Celebrating adult learners

8 October 2018

This year's Adult Learner Award winners.

The academic and personal achievements of seven University of Waikato adult learners were acknowledged at a special awards ceremony hosted by Vice-Chancellor Professor Neil Quigley last Friday.

The Vice-Chancellor’s Adult Learner Awards were established in 2001 to celebrate the efforts, achievements and contributions of adult learners, and form part of the University’s commitment to lifelong learning. The awards are intended to encourage students over the age of 25 to access learning opportunities and to acknowledge the importance of adult learning to the wider community. Nominations are made by academic staff based on their students’ commitment, determination and contribution to student life.

Professor Quigley says adult learners are particularly distinctive to the University of Waikato. “We have the highest proportion of adult learners of any university in New Zealand, and this is something we are very proud of,” he says. “Pursuing further education can be a challenge later in life, especially when you have family and work commitments also competing for your time. Acknowledging that learning is a lifelong pursuit is a key reason why the Adult Learner Awards were established.”

Award recipient Grant Rutherford with Vice-Chancellor Professor Neil Quigley.
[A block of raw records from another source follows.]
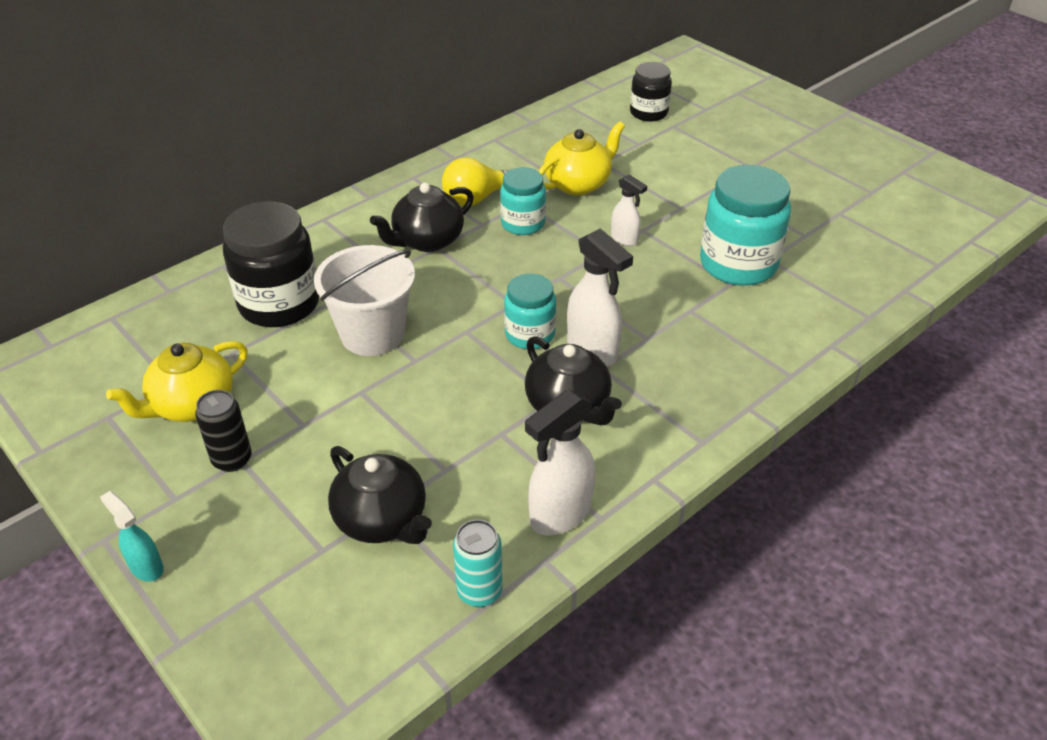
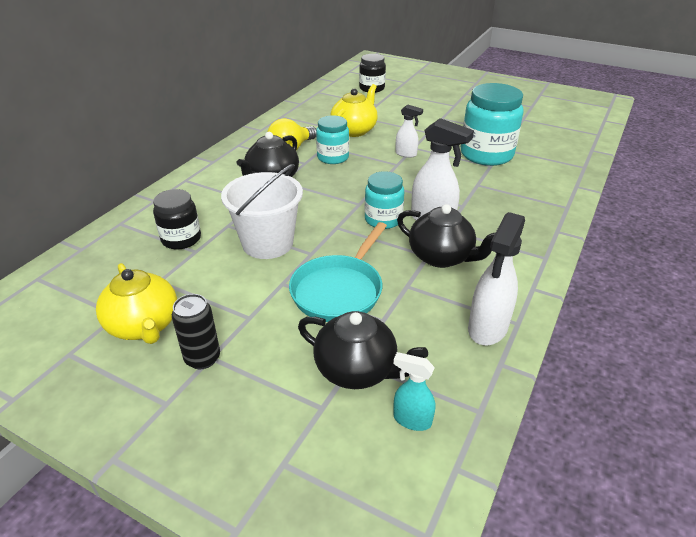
camera: 20 degrees left, 5 degrees down
turquoise spray bottle [100,491,164,582] -> turquoise spray bottle moved to [393,352,435,431]
yellow teapot [106,341,248,422] -> yellow teapot turned 60 degrees counterclockwise [96,263,177,344]
black jar [223,201,319,327] -> black jar [153,189,201,250], size x0.60
turquoise can [453,520,502,607] -> none
none -> turquoise pan [289,222,387,322]

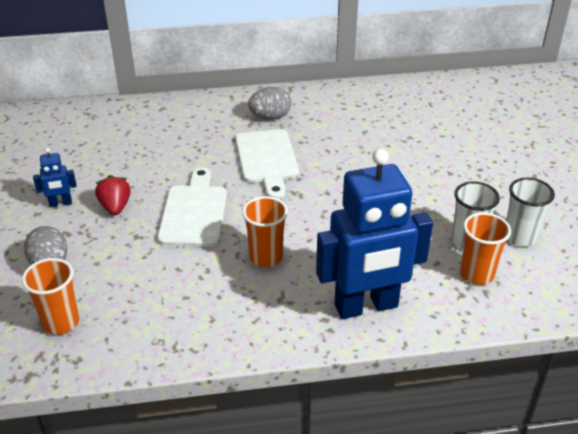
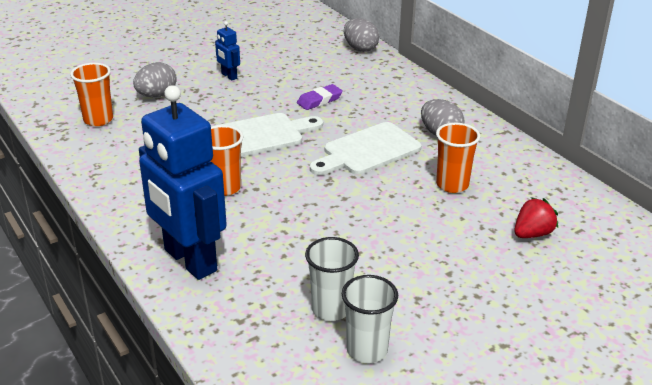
camera: 65 degrees right, 5 degrees down
red strawberry [95,175,131,215] -> red strawberry moved to [514,197,558,238]
orange cup [460,212,511,285] -> orange cup moved to [436,123,480,193]
none -> purple eraser [297,84,343,110]
none -> grey egg [344,18,379,52]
Award recipient Grant Rutherford is delighted to be recognised for his learning. The Bachelor of Health, Sport and Human Performance student is profoundly deaf, but that hasn’t stopped him from achieving his career and study goals. “I’d like to thank Associate Professor Clive Pope for nominating me – receiving this award means so much to me,” he says. “I’ve worked really hard to get here, so I feel a great sense of accomplishment.”

Grant credits his wife for inspiring him to persevere. “She’s been there for me during my studies, and I really appreciate her support,” he says. “The University’s Accessibility Services have also helped me massively with my learning, by providing sign interpreters and note-takers.” Once he graduates, Grant is planning to work as an exercise specialist, supporting deaf athletes in the areas of strength and conditioning.

Tauranga-based Bachelor of Teaching student Erica Steel was humbled to be acknowledged for her commitment to the University and helping others. Alongside her fulltime studies, the mother of three is a reliever at an  early childhood education centre, a volunteer scout leader, treasurer of the student support group Mana ake ki Tauranga Moana and a student ambassador. Erica credits her tertiary education success to her family’s unwavering support.

Award recipient Erica Steel with Vice-Chancellor Professor Neil Quigley.

“I couldn’t have done it without my husband. He always motivates me and looks after the kids when I’m busy. Every time I get an A grade at uni, he takes the whole family out to celebrate, so my kids are excited for my success too! I’m also really grateful for the laid-back culture and strong support systems at the Tauranga campus – they have helped me through some busy times!”

Erica hopes that her example will encourage her three young children to strive for academic success. “Growing up, I had some trouble in school, so it’s nice to be showing my kids the importance of working hard,” Erica says. “Since I began studying hard at uni, they have both started to put more effort in at school, so I'm really proud.”

This year’s recipients – Laurence Cockrell, Naomi Glover, Chaquila Venter, Bryce Jamieson, Garth Tunnicliffe, Grant Rutherford and Erica Steel – each received $1000 and a certificate.